> **BRIEF 1**
Decide whether each statement agrees with the talk notes below. Answer yes or no for each and quote the words from the notes that settle it.
(a) France and Germany ended up sharing English humor on broadcast TV.
(b) PEGI covers alcohol, blood, and tobacco.
(c) The UK applies PEGI to every age group.
> **BRIEF 2**
According to the talk notes below, what percentage of people in the USA believe in god?

----- EXTRACTED TEXT

Thomas Bidaux, ICO Partners
Far too much information to be any kind of practical guide (there were at least 5 (maybe 10) slides I don’t even mention here, full of facts and figures, that were glossed over too fast to record). Although note that Thomas said he’d be posting the full slides on the ICO Partners website soon, so you should be able to go over the charts yourself once that goes up.
But I think it achieved something more useful: it gave a great taster of just how broad and deep this topic is, when publishers and developers (especially American ones, but even European ones) often massively underestimate it – and lose lots and lots of money as a result. It also gave some concrete examples of what can go wrong and how, especially on the ratings side of things.
I suggested after the talk that it would be awesome to also do a long standalone list of the concrete examples. They’re not only highly illustrative but also often very funny. Watch this space (ICO Partners blog)! (hint, hint).
NB: Thomas was my boss at NCsoft until he left at the start of 2008.
All errors and mistakes my fault, [my comments in square brackets]
[ADAM: my previous thing overran a bit, so I missed the first few minutes of this session]
Online Games are about relationships, so this stuff is particularly important.
- france and germany tried to share broadcast TV content, didn’t work – french hated german humour, germans hated french humour
- in the end, they settled on english humour, which happened to work in both territories
- what are the conventions in dating/romantic relationships?
- do you eat as a family, or as indviduals?
- do you eat and watch TV, or only as separate things
- 3 main religions: catholic mostly eastern europe
- protestant north europe germany etc
- orthodox: greece, far eastern europe etc
- Percentages of people that believe in god, by country
- USA: 94%
- most of europe: 20% to 60%
- UK is like USA (common law)
- most european countries use civil law, which is very different
- lots of much stronger citizen-protection laws than the US – privacy / data protection, consumer protection / trade, etc
- in some cases (more all the time as EU law unifies state laws) you only have to be compliant in one place, and you’re automatically compliant everywhere
- in other cases, you have to be re-compliant in each different territory. e.g. cannabis use is legal in some countries, illegal in others
- PEGI: 32 countries, voluntary system, mainly for retail, doesnt cover “alcohol, blood, or tobacco”, very quick approval process for games rated 12 years or older
(i.e. only games aimed at younger audiences have longer rating times)
- UK uses PEGI for under 16 year olds, separate system for over 16
- Russia uses PEGI for consoles only
- Germany is completely different
- PEGI is legally enforced
- not allowed to even show a game in public (at a trade show) without a rating
- many urban legends (like “must have green blood, not red blood”)

----------
----- EXTRACTED MATERIAL

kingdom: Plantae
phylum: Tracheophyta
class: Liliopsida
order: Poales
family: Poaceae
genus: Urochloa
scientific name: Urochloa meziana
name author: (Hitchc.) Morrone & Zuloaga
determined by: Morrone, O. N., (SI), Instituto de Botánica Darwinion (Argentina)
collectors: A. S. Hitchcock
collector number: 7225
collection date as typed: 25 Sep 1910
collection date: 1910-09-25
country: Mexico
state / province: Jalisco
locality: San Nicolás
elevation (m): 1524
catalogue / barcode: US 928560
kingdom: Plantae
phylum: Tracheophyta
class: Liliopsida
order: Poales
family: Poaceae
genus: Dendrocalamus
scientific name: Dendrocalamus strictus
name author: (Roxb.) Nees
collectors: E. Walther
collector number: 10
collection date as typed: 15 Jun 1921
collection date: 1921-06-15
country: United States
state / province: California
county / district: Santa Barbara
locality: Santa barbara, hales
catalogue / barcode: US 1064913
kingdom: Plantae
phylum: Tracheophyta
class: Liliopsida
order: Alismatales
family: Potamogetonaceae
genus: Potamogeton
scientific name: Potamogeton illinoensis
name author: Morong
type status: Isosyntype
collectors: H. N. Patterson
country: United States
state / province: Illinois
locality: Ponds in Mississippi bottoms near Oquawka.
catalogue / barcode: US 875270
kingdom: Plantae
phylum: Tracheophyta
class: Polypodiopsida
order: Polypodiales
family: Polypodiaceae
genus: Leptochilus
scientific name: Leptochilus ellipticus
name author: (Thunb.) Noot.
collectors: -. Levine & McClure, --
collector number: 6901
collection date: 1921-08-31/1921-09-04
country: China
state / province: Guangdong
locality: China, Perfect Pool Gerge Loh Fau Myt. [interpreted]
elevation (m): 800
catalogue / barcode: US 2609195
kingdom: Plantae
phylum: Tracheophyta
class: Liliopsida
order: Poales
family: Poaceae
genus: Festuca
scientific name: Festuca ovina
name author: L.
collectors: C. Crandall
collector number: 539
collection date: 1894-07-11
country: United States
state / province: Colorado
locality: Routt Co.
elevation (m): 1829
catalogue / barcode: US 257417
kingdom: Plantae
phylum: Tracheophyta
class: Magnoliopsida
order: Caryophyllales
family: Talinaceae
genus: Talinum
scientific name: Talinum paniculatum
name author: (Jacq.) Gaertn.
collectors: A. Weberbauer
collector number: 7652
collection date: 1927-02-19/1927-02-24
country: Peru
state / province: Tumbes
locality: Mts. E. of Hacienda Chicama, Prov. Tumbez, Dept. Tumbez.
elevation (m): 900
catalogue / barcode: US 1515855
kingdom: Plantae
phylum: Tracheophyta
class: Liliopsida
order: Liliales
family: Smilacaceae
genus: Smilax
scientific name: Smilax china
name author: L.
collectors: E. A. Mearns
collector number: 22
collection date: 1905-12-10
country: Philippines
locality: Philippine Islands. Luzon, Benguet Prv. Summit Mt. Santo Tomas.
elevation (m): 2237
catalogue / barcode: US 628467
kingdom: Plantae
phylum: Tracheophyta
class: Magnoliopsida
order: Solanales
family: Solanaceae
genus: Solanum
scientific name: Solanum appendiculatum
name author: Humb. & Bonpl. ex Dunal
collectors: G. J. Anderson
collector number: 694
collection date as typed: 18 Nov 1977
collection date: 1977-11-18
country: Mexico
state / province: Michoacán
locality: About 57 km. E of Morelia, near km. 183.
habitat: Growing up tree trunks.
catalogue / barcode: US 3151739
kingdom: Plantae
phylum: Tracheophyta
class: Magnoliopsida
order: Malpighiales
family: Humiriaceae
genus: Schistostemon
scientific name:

----------

> **REPLY 1**
(a) Yes: "in the end, they settled on english humour, which happened to work in both territories"
(b) No: "doesnt cover “alcohol, blood, or tobacco”"
(c) No: "UK uses PEGI for under 16 year olds, separate system for over 16"

> **REPLY 2**
94%